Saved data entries
──────────

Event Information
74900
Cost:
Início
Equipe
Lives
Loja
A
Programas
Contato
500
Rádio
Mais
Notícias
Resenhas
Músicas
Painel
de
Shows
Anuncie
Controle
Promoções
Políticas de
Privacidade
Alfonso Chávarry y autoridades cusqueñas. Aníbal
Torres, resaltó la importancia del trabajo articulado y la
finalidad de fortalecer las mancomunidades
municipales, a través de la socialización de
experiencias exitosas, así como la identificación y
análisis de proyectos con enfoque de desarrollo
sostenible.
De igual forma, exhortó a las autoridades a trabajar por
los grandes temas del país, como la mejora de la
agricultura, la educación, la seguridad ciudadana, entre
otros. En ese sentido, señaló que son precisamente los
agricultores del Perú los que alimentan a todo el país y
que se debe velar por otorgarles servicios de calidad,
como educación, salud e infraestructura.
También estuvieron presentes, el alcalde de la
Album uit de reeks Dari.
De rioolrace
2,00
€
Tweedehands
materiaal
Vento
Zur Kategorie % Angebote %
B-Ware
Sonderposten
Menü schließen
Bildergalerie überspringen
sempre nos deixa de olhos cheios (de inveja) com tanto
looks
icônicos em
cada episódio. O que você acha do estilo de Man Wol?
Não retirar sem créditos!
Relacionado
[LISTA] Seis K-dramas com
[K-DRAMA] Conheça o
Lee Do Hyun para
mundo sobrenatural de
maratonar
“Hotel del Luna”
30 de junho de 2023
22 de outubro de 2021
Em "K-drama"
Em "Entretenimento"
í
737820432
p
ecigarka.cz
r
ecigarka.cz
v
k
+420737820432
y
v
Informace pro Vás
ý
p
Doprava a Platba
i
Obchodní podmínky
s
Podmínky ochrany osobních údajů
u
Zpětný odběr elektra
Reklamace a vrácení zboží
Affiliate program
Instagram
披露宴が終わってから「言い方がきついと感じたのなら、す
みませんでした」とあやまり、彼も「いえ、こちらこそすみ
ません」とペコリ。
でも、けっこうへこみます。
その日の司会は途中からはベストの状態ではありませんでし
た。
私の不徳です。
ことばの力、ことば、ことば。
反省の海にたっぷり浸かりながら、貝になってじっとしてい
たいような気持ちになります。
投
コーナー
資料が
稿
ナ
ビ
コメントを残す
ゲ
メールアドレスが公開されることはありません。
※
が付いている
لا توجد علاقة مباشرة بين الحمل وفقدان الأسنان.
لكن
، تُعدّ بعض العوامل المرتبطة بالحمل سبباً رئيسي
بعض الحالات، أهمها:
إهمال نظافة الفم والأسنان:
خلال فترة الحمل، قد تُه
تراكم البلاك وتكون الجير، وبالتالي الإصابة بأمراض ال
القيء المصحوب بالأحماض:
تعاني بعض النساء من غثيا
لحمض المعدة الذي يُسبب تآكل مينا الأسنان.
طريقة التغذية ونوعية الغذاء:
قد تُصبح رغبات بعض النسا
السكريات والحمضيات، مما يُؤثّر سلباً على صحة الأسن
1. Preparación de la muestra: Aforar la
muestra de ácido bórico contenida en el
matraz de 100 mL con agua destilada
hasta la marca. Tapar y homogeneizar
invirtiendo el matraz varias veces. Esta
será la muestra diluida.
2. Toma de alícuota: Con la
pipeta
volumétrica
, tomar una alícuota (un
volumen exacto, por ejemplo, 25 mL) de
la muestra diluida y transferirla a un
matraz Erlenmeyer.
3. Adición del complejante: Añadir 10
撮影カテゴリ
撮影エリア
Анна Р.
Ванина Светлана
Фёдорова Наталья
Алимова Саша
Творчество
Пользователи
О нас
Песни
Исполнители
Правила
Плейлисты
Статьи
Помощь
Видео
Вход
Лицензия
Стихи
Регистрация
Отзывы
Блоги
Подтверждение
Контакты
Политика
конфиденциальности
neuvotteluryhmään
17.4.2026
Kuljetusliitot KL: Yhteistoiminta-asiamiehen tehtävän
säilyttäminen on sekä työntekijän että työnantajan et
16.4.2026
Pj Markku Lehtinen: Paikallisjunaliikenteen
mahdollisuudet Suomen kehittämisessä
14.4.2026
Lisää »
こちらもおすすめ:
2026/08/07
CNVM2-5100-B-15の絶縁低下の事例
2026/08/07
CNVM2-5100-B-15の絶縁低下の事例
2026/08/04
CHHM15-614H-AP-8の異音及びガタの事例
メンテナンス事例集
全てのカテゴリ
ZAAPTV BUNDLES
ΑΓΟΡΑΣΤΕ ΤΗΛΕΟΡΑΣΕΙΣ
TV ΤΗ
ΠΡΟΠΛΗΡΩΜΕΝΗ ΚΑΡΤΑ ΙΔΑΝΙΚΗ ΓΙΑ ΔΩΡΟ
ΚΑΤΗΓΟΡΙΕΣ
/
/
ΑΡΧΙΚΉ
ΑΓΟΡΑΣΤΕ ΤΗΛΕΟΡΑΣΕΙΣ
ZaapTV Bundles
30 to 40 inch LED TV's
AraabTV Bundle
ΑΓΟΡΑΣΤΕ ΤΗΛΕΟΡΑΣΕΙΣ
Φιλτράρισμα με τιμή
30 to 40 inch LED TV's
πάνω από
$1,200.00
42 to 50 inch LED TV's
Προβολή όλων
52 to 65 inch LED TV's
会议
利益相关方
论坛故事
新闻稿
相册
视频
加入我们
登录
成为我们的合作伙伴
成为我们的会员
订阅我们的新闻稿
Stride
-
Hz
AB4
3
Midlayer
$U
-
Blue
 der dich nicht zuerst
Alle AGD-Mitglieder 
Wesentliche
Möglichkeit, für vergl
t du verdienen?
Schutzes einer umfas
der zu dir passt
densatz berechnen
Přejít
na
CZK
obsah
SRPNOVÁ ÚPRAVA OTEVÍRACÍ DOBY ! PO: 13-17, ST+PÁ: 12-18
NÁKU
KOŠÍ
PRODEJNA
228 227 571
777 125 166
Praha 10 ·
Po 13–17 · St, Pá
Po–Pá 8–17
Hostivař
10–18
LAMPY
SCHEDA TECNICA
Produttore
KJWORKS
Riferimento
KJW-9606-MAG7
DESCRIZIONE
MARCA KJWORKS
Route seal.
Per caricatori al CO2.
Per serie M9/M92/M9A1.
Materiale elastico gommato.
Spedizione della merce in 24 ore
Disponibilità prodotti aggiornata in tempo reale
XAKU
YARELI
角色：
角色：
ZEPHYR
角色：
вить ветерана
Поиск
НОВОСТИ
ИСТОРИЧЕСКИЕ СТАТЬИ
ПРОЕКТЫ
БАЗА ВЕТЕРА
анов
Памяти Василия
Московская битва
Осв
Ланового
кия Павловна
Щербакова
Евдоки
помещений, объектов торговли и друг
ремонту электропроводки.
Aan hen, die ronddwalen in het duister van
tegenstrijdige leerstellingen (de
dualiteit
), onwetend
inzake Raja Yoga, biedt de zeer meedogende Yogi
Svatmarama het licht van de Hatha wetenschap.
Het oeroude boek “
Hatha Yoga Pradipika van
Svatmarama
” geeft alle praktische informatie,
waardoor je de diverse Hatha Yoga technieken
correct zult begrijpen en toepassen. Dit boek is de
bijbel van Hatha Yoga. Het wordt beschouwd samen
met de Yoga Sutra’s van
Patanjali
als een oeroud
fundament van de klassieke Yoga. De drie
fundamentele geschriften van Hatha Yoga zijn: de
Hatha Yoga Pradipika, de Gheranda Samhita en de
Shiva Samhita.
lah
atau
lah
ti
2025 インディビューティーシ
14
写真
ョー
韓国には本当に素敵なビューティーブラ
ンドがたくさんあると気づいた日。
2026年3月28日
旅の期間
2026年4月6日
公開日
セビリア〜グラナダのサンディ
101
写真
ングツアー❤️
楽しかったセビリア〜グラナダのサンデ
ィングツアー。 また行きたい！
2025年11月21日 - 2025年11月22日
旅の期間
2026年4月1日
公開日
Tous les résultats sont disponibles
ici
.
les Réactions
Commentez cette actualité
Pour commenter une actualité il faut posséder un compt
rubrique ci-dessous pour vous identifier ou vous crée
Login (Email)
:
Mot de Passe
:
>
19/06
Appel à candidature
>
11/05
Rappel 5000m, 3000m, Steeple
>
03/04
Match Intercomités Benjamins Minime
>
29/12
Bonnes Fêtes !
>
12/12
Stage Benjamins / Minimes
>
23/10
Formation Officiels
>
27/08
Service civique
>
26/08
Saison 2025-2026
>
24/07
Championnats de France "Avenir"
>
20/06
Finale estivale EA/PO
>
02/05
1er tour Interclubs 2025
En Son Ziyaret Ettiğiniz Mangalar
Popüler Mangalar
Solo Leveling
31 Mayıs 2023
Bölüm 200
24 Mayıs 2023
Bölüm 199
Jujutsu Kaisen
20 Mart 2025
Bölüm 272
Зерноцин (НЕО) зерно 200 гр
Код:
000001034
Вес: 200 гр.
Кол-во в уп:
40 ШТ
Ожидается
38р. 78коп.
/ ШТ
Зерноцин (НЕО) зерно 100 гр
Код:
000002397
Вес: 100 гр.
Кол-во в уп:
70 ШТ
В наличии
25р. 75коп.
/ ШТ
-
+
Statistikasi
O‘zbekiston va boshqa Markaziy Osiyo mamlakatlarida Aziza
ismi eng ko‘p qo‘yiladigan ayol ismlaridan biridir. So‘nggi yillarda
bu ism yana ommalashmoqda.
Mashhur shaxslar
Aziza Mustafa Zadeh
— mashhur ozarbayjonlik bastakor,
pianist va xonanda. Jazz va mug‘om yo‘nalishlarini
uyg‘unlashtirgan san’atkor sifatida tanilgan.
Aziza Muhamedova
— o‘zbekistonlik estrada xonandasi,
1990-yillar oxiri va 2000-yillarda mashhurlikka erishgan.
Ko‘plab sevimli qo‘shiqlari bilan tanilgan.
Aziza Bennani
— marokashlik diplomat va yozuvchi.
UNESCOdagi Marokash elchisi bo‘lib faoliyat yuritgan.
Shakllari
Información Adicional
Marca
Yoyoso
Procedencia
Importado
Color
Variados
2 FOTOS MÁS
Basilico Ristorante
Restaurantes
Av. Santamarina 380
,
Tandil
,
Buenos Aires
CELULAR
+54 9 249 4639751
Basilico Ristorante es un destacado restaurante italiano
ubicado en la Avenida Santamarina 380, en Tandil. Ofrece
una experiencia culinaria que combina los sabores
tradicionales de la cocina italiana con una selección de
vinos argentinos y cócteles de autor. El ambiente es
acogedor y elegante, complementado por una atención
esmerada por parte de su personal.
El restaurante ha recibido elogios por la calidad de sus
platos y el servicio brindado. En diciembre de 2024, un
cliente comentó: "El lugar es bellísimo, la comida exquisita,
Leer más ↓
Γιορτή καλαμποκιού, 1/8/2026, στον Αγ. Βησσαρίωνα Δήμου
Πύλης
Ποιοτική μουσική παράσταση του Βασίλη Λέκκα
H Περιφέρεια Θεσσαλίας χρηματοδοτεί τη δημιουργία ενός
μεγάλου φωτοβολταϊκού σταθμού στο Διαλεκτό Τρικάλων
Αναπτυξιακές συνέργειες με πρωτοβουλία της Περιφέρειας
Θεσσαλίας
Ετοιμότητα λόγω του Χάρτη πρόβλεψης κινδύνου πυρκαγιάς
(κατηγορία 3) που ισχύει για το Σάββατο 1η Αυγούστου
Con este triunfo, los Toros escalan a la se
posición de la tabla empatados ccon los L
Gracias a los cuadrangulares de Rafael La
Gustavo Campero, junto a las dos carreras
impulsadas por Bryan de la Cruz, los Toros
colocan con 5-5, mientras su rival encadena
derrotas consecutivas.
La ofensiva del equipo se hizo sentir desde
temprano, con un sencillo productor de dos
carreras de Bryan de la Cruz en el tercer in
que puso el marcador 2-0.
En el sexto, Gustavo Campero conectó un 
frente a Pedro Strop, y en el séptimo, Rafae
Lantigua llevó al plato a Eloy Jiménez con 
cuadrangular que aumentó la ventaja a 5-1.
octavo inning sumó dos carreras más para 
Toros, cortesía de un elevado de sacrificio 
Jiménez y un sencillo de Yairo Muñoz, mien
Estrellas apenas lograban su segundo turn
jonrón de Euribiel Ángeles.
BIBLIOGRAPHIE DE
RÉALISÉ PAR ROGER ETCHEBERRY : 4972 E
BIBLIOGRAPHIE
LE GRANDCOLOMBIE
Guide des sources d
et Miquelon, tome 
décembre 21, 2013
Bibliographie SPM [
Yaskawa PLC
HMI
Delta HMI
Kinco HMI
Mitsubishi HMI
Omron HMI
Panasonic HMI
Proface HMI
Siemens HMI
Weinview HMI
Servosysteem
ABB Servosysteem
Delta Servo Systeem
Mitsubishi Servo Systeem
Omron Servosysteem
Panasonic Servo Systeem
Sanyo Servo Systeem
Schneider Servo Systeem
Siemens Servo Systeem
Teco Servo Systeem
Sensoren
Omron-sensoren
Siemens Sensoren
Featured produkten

──────────

_TRY IT_: Lines holding "como" in the data above: copy each of them.

_REPLY TO THE EXERCISE_:
experiencias exitosas, así como la identificación y
los grandes temas del país, como la mejora de la
como educación, salud e infraestructura.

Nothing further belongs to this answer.